§ **Required work**
A. In the NHS Innovation Accelerator announcement, rewrite the paragraph beginning "The call for applications was launched" as a short bulleted list that keeps its main facts.
B. Using only the NHS Innovation Accelerator announcement, decide whether each statement agrees with it: (i) the NIA is delivered by NHS England, UCLPartners, The Health Foundation and the Academic Health Science Networks; (ii) fewer than 100 people applied to the programme; (iii) Paul Volkaerts founded Nervecentre Software. Answer yes or no for each, quoting the deciding words.
C. Continue the NHS Innovation Accelerator announcement after its final sentence.

§ **Source passage**
________________________________________

Founder and CEO of Nervecentre Software, Paul Volkaerts, has been selected as one of seventeen fellows that will form the NHS Innovation Accelerator Programme.

The NHS Innovation Accelerator (NIA) is a fellowship programme which is being delivered collaboratively by NHS England, UCLPartners, The Health Foundation and with the Academic Health Science Networks (AHSNs). The aim of the NIA is to deliver on the commitment detailed within the Five Year Forward View – creating the conditions and cultural change necessary for proven innovations to be adopted faster and more systematically through the NHS, and to deliver examples into practice for demonstrable patient and population benefit.

Paul Volkaerts, Nervecentre CEO and now NIA Fellow, explains “I am very proud to be selected as a NHS Innovation Accelerator Fellow.The leaders of the programme certainly put us through our paces in the selection process, making the appointment all the more meaningful, and I’m very optimistic about what can be achieved working alongside UCL Partners and the AHSNs. I’m really looking forward to working with the NIA team on answering this question, and looking to see if we can accelerate the diffusion of this technology”.

The call for applications was launched by Professor Sir Bruce Keogh, Medical Director NHS England in January 2015. Following a rigorous, multi-stage selection process, the first cohort of 17 Fellows were appointed on the basis of having a set of values and passion for taking a high impact innovation to benefit more people and a wider population, and a willingness to generate system-wide learnings through sharing their experiences of diffusing innovations. More than 120 people from the UK and internationally applied to join the programme.The 17 fellows from the UK and abroad will receive funding, coaching from mentors such as Lord Ara Darzi, and delivery support through the academic health science networks to spread their new ways of working to patients, hospitals and GP practices throughout England.

________________________________________

§ **Saved entries**
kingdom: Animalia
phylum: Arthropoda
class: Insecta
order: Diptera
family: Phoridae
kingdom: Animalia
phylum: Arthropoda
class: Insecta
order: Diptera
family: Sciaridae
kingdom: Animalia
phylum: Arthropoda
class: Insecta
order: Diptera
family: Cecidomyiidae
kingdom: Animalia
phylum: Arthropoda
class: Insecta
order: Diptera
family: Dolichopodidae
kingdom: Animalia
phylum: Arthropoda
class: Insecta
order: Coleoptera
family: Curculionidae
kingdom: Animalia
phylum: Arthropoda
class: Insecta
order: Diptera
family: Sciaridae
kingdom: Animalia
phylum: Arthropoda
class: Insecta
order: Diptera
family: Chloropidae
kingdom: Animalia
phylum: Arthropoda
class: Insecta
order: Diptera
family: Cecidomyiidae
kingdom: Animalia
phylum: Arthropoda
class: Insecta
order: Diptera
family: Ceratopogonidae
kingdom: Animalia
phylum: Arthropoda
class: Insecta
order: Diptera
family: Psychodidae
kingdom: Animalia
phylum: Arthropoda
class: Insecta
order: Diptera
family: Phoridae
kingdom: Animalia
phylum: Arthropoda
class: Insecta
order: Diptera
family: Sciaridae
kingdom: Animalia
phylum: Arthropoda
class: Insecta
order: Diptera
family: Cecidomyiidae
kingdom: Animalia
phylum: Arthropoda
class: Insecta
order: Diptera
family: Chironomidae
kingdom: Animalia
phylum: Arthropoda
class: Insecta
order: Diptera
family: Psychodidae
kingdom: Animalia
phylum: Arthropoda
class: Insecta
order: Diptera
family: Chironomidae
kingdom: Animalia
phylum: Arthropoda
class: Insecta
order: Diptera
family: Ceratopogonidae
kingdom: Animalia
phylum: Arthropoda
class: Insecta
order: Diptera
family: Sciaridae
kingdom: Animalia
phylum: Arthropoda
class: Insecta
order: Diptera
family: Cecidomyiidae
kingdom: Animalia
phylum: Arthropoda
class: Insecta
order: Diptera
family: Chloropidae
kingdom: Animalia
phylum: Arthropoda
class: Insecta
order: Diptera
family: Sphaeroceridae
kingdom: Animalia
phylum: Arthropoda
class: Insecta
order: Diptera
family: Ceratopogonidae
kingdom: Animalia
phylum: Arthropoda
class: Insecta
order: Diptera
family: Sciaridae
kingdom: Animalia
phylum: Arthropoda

________________________________________

§ **Answers to each task**
A.
- Professor Sir Bruce Keogh, Medical Director NHS England, launched the call for applications in January 2015.
- More than 120 people from the UK and abroad applied.
- After a rigorous, multi-stage selection process, a first cohort of 17 Fellows was appointed.
- Fellows were chosen for their values and passion for taking a high impact innovation to more people and a wider population, and for their willingness to generate system-wide learnings by sharing their experiences of diffusing innovations.
- The 17 Fellows, from the UK and abroad, will receive funding, coaching from mentors such as Lord Ara Darzi, and delivery support through the academic health science networks.
- This support is meant to help them spread their new ways of working to patients, hospitals and GP practices throughout England.

B.
(i) Yes: "being delivered collaboratively by NHS England, UCLPartners, The Health Foundation and with the Academic Health Science Networks (AHSNs)"
(ii) No: "More than 120 people from the UK and internationally applied to join the programme."
(iii) Yes: "Founder and CEO of Nervecentre Software, Paul Volkaerts"

C.
The innovations will help to prevent diseases, speed up diagnosis, improve safety and efficiency of services and increase patient participation in decision making, self-management and research. This will lead to better health outcomes and a more sustainable NHS.

At a launch event on 6th July 2015, NHS England chief executive Simon Stevens said he expected the 17 “exceptional individuals” identified to be part of the programme to become “leaders of the world-changing innovation in health care”. He said many people working in the health service have good ideas for how to improve it, but get bogged down in a “sticky sludge” when trying to disseminate them. He encouraged the fellows to feedback on the barriers stopping the spread of innovation and how these can be removed.

Dr Mahiben Maruthappu, NHS England lead for the Innovation Accelerator programme, said: “innovation is critical to enabling the NHS to achieve the ambitions set out in the Five Year Forward View: to ramp up the pace and scale of change, and deliver better outcomes for patients.